Article in English | ProQuest Central | ID: covidwho-1871415

ABSTRACT

This paper qualitatively explores how technologies and physical activity are experienced by adolescents with type 1 diabetes. Type 1 diabetes is a life-threatening autoimmune condition, which is highly prevalent in young children. Physical activity is underutilised as part of treatment goals due to multifactorial challenges and lack of education in both the family setting and across society as a whole. Using photovoice methodology, 29 participants (parents and adolescents), individually or as dyads, shared and described in reflective journal format examples of technology and physical activity in their lives.
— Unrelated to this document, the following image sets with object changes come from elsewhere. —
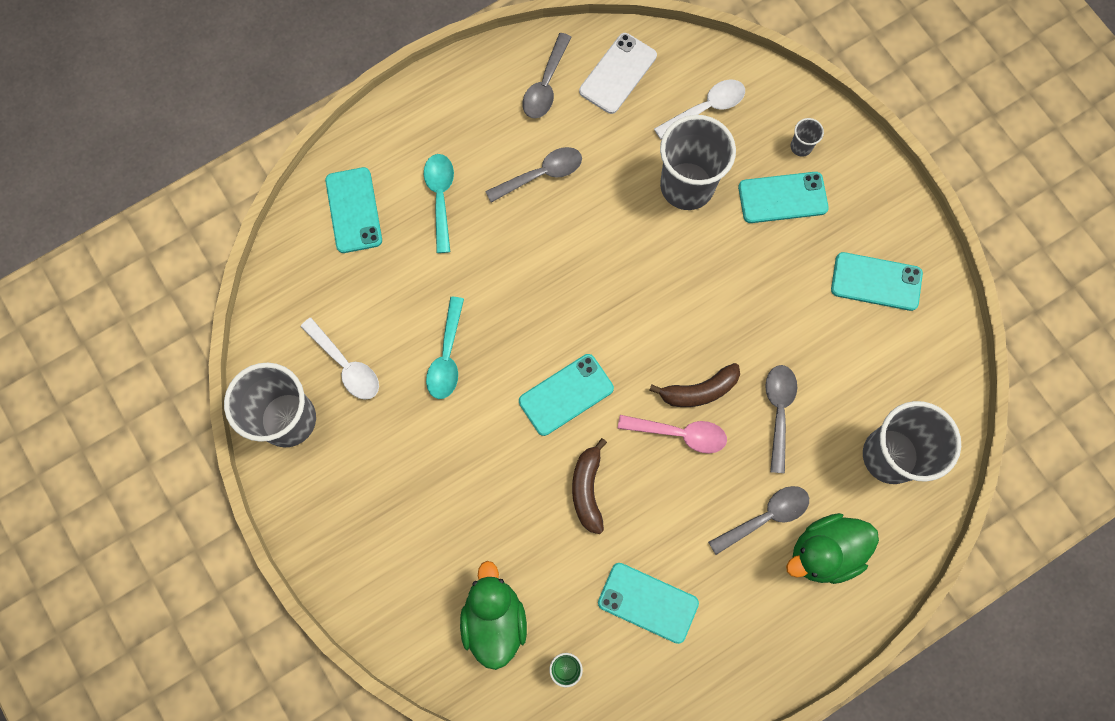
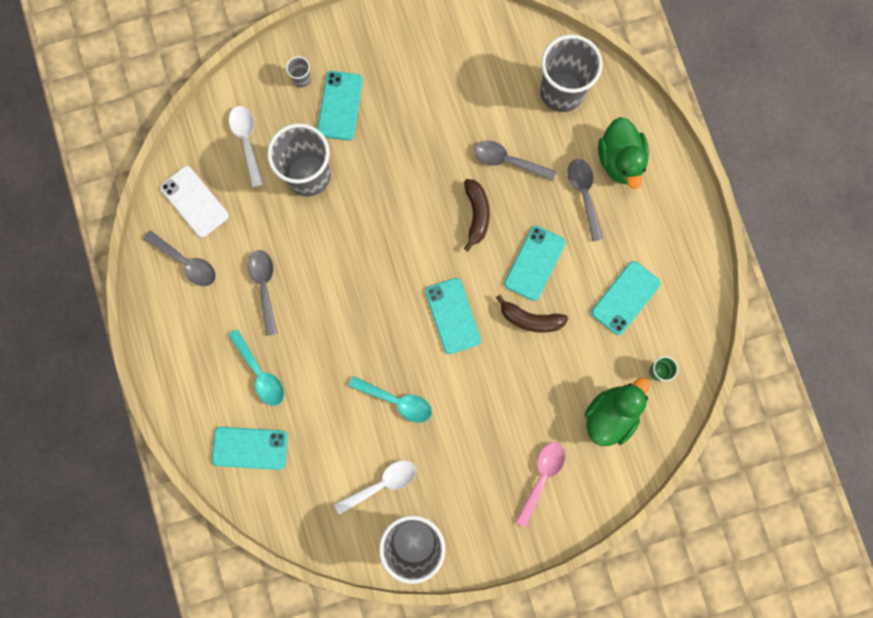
camera: 75 degrees left, 5 degrees up
turquoise spoon [424,154,454,253] -> turquoise spoon turned 135 degrees counterclockwise [228,329,284,406]
green duck [460,561,527,670] -> green duck turned 120 degrees clockwise [585,378,649,446]
pink spoon [618,415,727,453] -> pink spoon moved to [515,442,565,527]
turquoise phone [831,252,923,311] -> turquoise phone moved to [504,225,566,301]

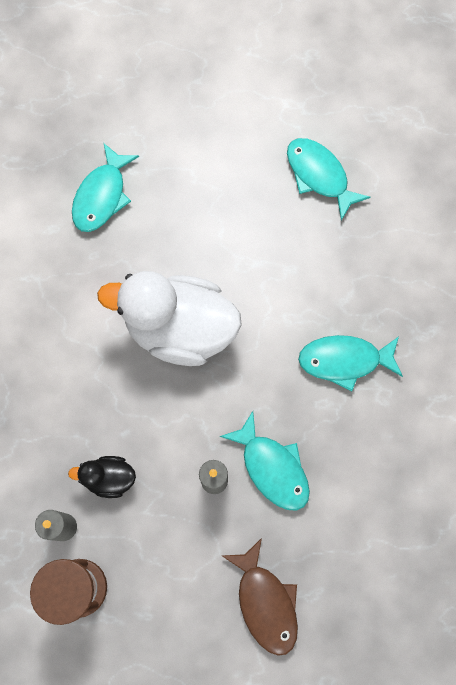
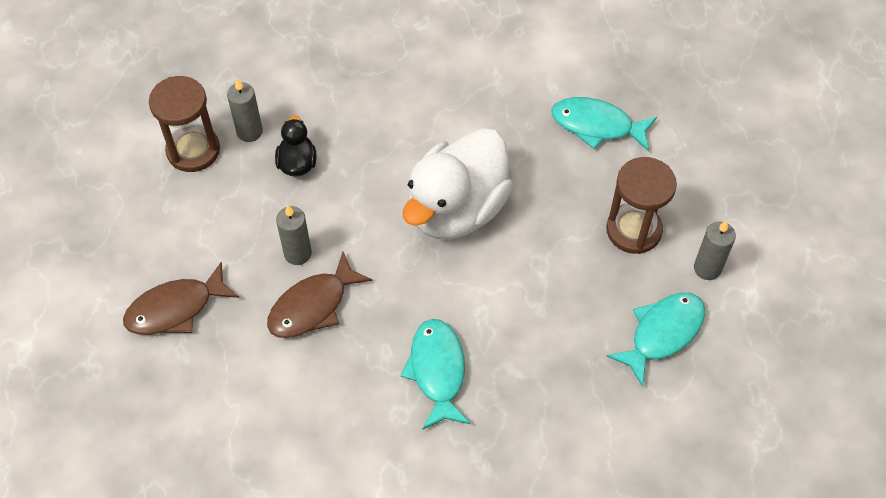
camera: 85 degrees right, 15 degrees down
white duck [97,271,242,366] -> white duck turned 150 degrees counterclockwise [403,128,513,239]
turquoise fish [220,411,310,511] -> brown fish [267,252,373,338]
none -> brown hourglass [606,157,677,254]
none -> grey candle [694,220,736,280]

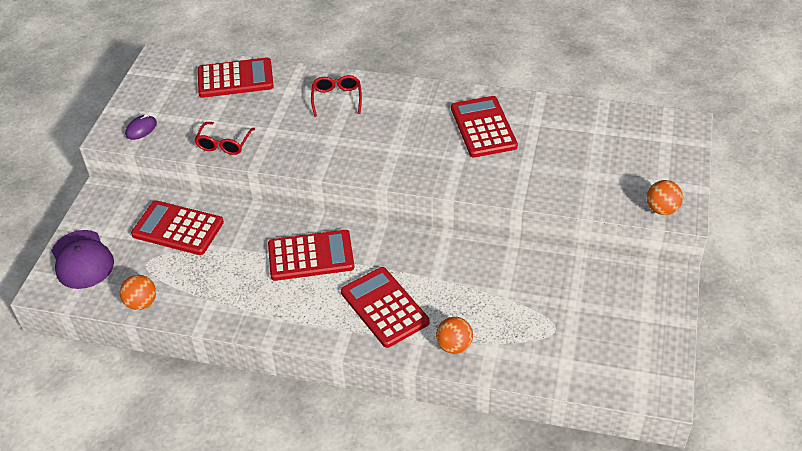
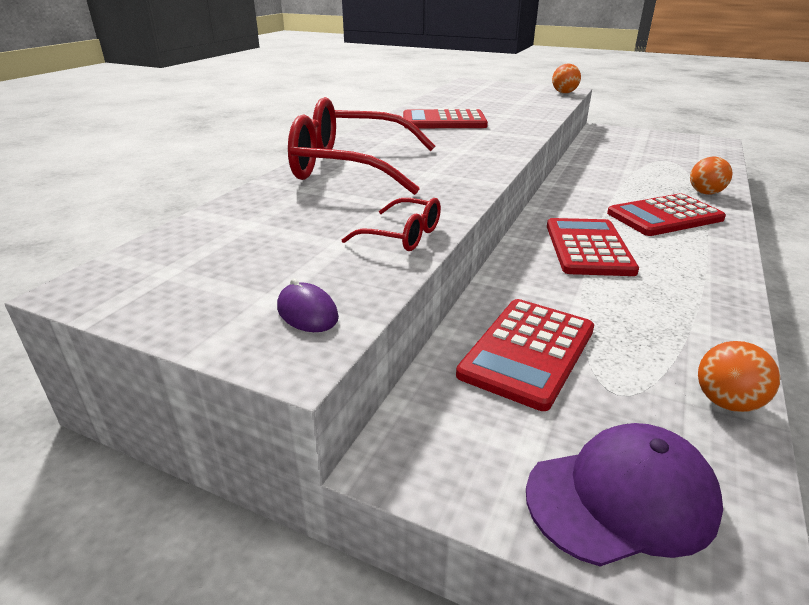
camera: 80 degrees left, 15 degrees down
red calculator [198,57,274,98] -> none
red glasses [311,75,362,117] -> red glasses [288,97,435,195], size x2.18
In total, 120 personal photographs with accompanying narratives were provided. The data were thematically coded by the researcher and then collaboratively with participants. Four key themes (and 12 subthemes) were generated including: (i) benefits of technology;(ii) complexity and difficulty;(iii) emotional impact;(iv) reliance and risk. Findings demonstrate that current technology does not address the complex needs of adolescents with type 1 diabetes to enable participation in physical activity without life risk. We conclude from our findings that future technologies for supporting engagement in physical activity as part of diabetes management need to be: more interoperable, personalised and integrated better with ongoing education and support.